Special Guest Blogger Tim Vickers, BBC

Former Brazilian great Ronaldo recently acquired a stake in NASL side Fort Lauderdale Strikers.  Why has he chosen to invest in the second tier of US football, rather than back at home?  Surely a more logical choice for his money would have been Sao Paulo giants Corinthians, the club where he ended his career?

The explanation is easy enough. In Brazil his investment would have little legal protection. Clubs are not run on business lines, with owners who are legally responsible. Brazil’s teams are officially non-profit social clubs, where the president is an elected position, voted for by the members.

As they warm up for the new season in the United States, Corinthians are in the midst of this electoral process.  The timing is bizarre. Most Brazilian clubs hold their elections in December, at the end of the season. But in the case of Corinthians, the big day is February 7th – in the middle of the two legs that the team will play against Once Caldas of Colombia in the qualifying round of the Copa Libertadores, South America’s Champions League.

It is a clash designed to send a shudder down the spine of the club’s fans. Four years ago, at the hands of Colombian opponents (Tolima), Corinthians suffered traumatic elimination at this stage of the competition. Unusually, they kept faith with coach Tite, and were rewarded for their patience.  Later that year they won the Brazilian league, followed in 2012, at last, by the Libertadores title and the Club World Cup to boot. It promised to be merely the start of a golden age.  

Corinthians were founded in 1910 by a group of factory workers, the growth of the club reflected the explosion of the city around them, as Sao Paulo was transformed from sleepy outpost into the continent’s concrete metropolis. Traditionally, it had been the club of the outsiders, with a working class ethic of sweat and sacrifice. The election of Lula as Brazil’s president 12 years ago changed all that. A factory worker from a trade union background, Lula was a Corinthians fanatic. Suddenly the club seemed to symbolize a new establishment.  Government funds were made available for Corinthians to achieve the decades-old dream of its own stadium, Sao Paulo’s 2014 World Cup venue out to the east of the city in Itaquera.

It was all coming together. Former president Andres Sanchez, still an influential figure, said at the time that in less than five years the financial position of the club would be the best in the world.

In hindsight, though, the quote takes on the air of the ridiculous – the unwise blagging and bluster to which Brazilian football directors are prone. The issue hanging over the current election campaign is that the club now has grave financial difficulties.
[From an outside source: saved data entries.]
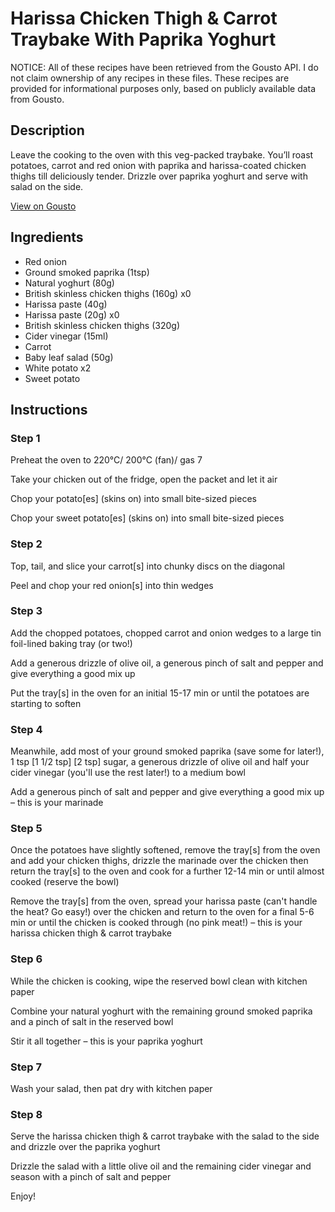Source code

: # Harissa Chicken Thigh & Carrot Traybake With Paprika Yoghurt

NOTICE: All of these recipes have been retrieved from the Gousto API. I do not claim ownership of any recipes in these files. These recipes are provided for informational purposes only, based on publicly available data from Gousto.

## Description

Leave the cooking to the oven with this veg-packed traybake. You’ll roast potatoes, carrot and red onion with paprika and harissa-coated chicken thighs till deliciously tender. Drizzle over paprika yoghurt and serve with salad on the side.

[View on Gousto](https://www.gousto.co.uk/recipes/cookbook/harissa-chicken-carrot-traybake-with-paprika-yoghurt)

## Ingredients

- Red onion
- Ground smoked paprika (1tsp)
- Natural yoghurt (80g)
- British skinless chicken thighs (160g) x0
- Harissa paste (40g)
- Harissa paste (20g) x0
- British skinless chicken thighs (320g)
- Cider vinegar (15ml)
- Carrot
- Baby leaf salad (50g)
- White potato x2
- Sweet potato

## Instructions


### Step 1

Preheat the oven to 220°C/ 200°C (fan)/ gas 7

Take your chicken out of the fridge, open the packet and let it air

Chop your potato[es] (skins on) into small bite-sized pieces

Chop your sweet potato[es] (skins on) into small bite-sized pieces


### Step 2

Top, tail, and slice your carrot[s]<span class="text-danger"> </span>into chunky discs on the diagonal

Peel and chop your red onion[s] into thin wedges


### Step 3

Add the chopped potatoes, chopped carrot and onion wedges to a large tin foil-lined baking tray (or two!)

Add a generous drizzle of olive oil, a generous pinch of salt and pepper and give everything a good mix up

Put the tray[s] in the oven for an initial 15-17 min or until the potatoes are starting to soften


### Step 4

Meanwhile, add most of your ground smoked paprika (save some for later!), 1 tsp <span class="text-purple">[1 1/2 tsp]</span> <span class="text-danger">[2 tsp]</span> sugar, a generous drizzle of olive oil and half your cider vinegar (you'll use the rest later!) to a medium bowl

Add a generous pinch of salt and pepper and give everything a good mix up – this is your marinade


### Step 5

Once the potatoes have slightly softened, remove the tray[s] from the oven and add your chicken thighs, drizzle the marinade over the chicken then return the tray[s]<span class="text-danger"> </span>to the oven and cook for a further 12-14 min or until almost cooked (reserve the bowl)

Remove the tray[s] from the oven, spread your harissa paste (can't handle the heat? Go easy!) over the chicken and return to the oven for a final 5-6 min or until the chicken is cooked through (no pink meat!) – this is your harissa chicken thigh & carrot traybake


### Step 6

While the chicken is cooking, wipe the reserved bowl clean with kitchen paper

Combine your natural yoghurt with the remaining ground smoked paprika and a pinch of salt in the reserved bowl

Stir it all together – this is your paprika yoghurt


### Step 7

Wash your salad, then pat dry with kitchen paper

### Step 8

Serve the harissa chicken thigh & carrot traybake with the salad to the side and drizzle over the paprika yoghurt

Drizzle the salad with a little olive oil and the remaining cider vinegar and season with a pinch of salt and pepper

Enjoy!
The stadium is now a worry. Can the club meet the loans for its construction? Can they make the place profitable?

More worrying to Corinthians though, is Brazil’s economic downturn. The club’s income has suffered a sharp reduction – and, in common with many other clubs in the country, it seems clear that cash was spent too freely while the good times were rolling. Easy in hindsight, but R$40 million spent on Alexandre Pato has been bad business. He was not a success and has been loaned to Sao Paulo, with Corinthians continuing to pay part of his wages.

The club is behind on payments to some of their players, and needed a R$ 2 million loan from an agent, Carlos Leite, to meet their wage bill. While Corinthians negotiate a new contract with star centre forward, Paolo Guerrero of Peru, they have broken off the attempt to sign flying winger Dudu – they cannot afford both. First choice centre back Anderson Martins was on loan from El Jaish in Qatar. He has been hurriedly recalled to the Middle East. “The economic side had an influence,” admitted Corinthians’ director of football, the former Arsenal midfielder Edu Gaspar.

It is an awkward state of affairs for Roberto de Andrade, the presidential candidate who is attempting to succeed his ally Mario Gobbi. Andrade is trying to play down the problems, but he confesses that “we’re in a difficult financial position.” This, of course, could benefit opposition candidate Paulo Garcia, who got 40% of the vote when he stood against Gobbi in 2012. Garcia’s brother Fernando loaned money to the club, and in return was awarded a percentage of the economic rights of some of the most promising youngsters, which could create an uncomfortable situation for Paulo’s chances. This could boost the hopes of Roque Citadini, an influential name from the past who threw his hat into the ring in December, or Ilmar Schiavenato, a former ally of Andrade who has broken away to run his own campaign.

It promises, then, to be a hotly disputed election. Things might be easier for the Andrade campaign if the team have chalked up a convincing victory at home to Once Caldas in the first leg of the Libertadores qualifying round on February 4th. At least here the team would seem to be in good hands – coach Tite has been brought back to work his magic once more.